Reproduce the lines below word for word.

Top of SUPPLIED DATA

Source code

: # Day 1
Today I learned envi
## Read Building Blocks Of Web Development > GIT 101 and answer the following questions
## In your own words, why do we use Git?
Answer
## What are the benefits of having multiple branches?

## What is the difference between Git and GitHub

Bottom of SUPPLIED DATA

**EXPECTED ANSWER:**
Source code

: # Day 1
Today I learned envi
## Read Building Blocks Of Web Development > GIT 101 and answer the following questions
## In your own words, why do we use Git?
Answer
## What are the benefits of having multiple branches?

## What is the difference between Git and GitHub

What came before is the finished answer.